HTC caught storing fingerprint data in unencrypted plain text
HTC caught storing fingerprint data in unencrypted manifestly text
For the past few years, both Apple and the diverse Android manufacturers have been pushing the idea of fingerprint readers, typically on the dubious grounds that biometric security is a better choice compared to a good passcode. New research from the security firm FireEye seems to blow that claim broad open up, however. Co-ordinate to FireEye, multiple Android manufacturers protect your fingerprint and so poorly, it tin be read by plugging the phone into a computer and knowing which folder to access.
This is deeply problematic, because that fingerprint readers are oftentimes used as the basis of payment authorization also, but the FireEye study shines a disquisitional heart on just how lightly nearly Android OEMs take device security. In theory, the fingerprints stored on an Android device are at least every bit secure as the kernel, with ARM'due south TrustZone applied science offering an additional layer of isolation and protection. In the real earth, still, OEMs aren't using this capability. FireEye'due south report states:
1 example is the HTC I Max — the fingerprint is saved as /data/dbgraw.bmp with 0666 world permission (world readable). Any unprivileged processes or apps can steal the user's fingerprints past reading this file. Other vendors shop fingerprints in TrustZone or Secure Enclave, merely there are still known vulnerabilities for attackers to leverage… To make the situation even worse, each time the [HTC] fingerprint sensor is used for auth performance, the auth framework will refresh that fingerprint bitmap to reflect the latest wiped finger. And then the attacker can sit in the groundwork and collect the fingerprint image of every swipe of the victim.

HTC takes the cake for absolute worst exposure of disquisitional security issues, but vendors like Samsung aren't exactly doing a blindside-up task, either: FireEye likewise reports that the fingerprint sensor is itself vulnerable to attacks. ARM's TrustZone offers the ability to isolate peripherals, merely no vendors currently take advantage of it. The image below shows how the system should piece of work (at pinnacle) with TrustZone functioning properly, versus how information technology's actually programmed in today's real-world devices. Because normal applications can query the sensor, they can also exist used to take background readings every fourth dimension someone touches information technology, record their fingerprint data, and relay it to third parties or hacking outfits.

ARM TrustZone
While only HTC was found to exist blatantly storing user information where literally anyone could reach it, the fact that the fingerprint sensor could be accessed or hacked via already-known exploits in the Android kernel means that the biometric authorization schemes in the vast majority of phones aren't secure — and that'southward earlier we consider Android's terrible security model that leaves users with no means of installing or updating their devices with critical security fixes if Samsung or other manufacturers don't push them out in the first place. Several OEMs have recently pledged to change these practices, but it's also soon to judge if they actually will.

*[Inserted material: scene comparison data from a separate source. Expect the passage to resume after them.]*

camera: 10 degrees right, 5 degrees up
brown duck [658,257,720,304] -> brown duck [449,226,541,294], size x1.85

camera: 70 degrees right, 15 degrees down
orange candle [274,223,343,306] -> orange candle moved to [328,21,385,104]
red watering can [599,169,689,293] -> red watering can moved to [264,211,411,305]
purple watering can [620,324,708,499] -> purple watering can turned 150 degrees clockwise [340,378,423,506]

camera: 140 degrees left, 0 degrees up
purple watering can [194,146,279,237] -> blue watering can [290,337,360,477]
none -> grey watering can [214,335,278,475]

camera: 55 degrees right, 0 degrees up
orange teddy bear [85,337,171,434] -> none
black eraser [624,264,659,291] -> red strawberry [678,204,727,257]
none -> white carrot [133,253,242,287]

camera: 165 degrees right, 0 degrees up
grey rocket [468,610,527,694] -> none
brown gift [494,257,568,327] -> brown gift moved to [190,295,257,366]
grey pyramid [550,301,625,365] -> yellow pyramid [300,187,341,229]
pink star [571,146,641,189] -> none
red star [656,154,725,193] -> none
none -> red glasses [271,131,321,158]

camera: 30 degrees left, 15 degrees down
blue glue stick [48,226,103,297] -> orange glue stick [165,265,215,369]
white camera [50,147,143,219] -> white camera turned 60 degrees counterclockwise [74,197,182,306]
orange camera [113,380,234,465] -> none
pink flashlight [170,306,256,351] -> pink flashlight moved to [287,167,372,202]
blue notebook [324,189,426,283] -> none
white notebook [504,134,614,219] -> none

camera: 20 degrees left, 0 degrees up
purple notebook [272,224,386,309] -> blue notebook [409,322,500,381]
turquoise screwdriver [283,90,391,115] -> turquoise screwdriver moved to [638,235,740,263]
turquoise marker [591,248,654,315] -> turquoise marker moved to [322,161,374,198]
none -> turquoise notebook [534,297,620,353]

Fingerprint sensors aren't secure, and neither is much else
If you're depending solely on a fingerprint scanner to secure your device, y'all really ought to rethink that strategy, even if y'all don't take an Android phone. Courts have ruled that while the police tin can't forcefulness yous to disclose a passcode, they tin can fingerprint y'all without consent — and that means your device tin exist unlocked whether you concur to information technology or not. Ideally, users could use both a security code and fingerprint to keep a device locked, but I'm non sure which modern smartphones, if any, offer this option.
What's even more troubling, however, is the condescending way the Android OEMs have approached the topic. Information technology'due south not hard to see why Samsung's security model is flawed and HTC's is completely broken — it costs zippo to claim to care nearly user security online, while actually implementing security procedures is a time-consuming and expensive process. Nigh people don't buy phones based on how secure they are, and fifty-fifty the scattering of buyers who prioritize the characteristic aren't ordinarily equipped to objectively evaluate whether or not a product lives upward to its expectations.
Over the past few months, I've repeatedly referred to the hypocritical way that corporations and the government tell users to respect privacy, while simultaneously encouraging users not to care. It would exist impossible to tell if HTC suffered whatever negative impacts from this news, given the terrible shape that the visitor is in right now, but manufacturers like Samsung accept suffered no serious problems. Samsung has lied about the encryption on its televisions, left an estimated 600 million of its customers vulnerable to hacking thank you to a broken keyboard application, and smashed Microsoft's Windows security model by shipping systems with Windows Update disabled. Why? Considering it couldn't be bothered to configure the update policy on one specific component.
Everything Samsung has done this year pales in comparison to Lenovo, whose Superfish debacle was i of the worst security flaws since Sony thought installing rootkits was a good idea. I didn't remember we'd see Lenovo feat topped anytime soon — until Chrysler managed to ship a jeep so fundamentally broken, it could be used to cripple vehicles and potentially kill people.
Given the country of the software currently used to connect our devices, don't depend on any single metric, whether it's a passcode or a fingerprint device. Problems like this will persist until companies learn that effective security is critical to establishing trust in the long run, even if it isn't a sexy point you can drop on a marketing slide.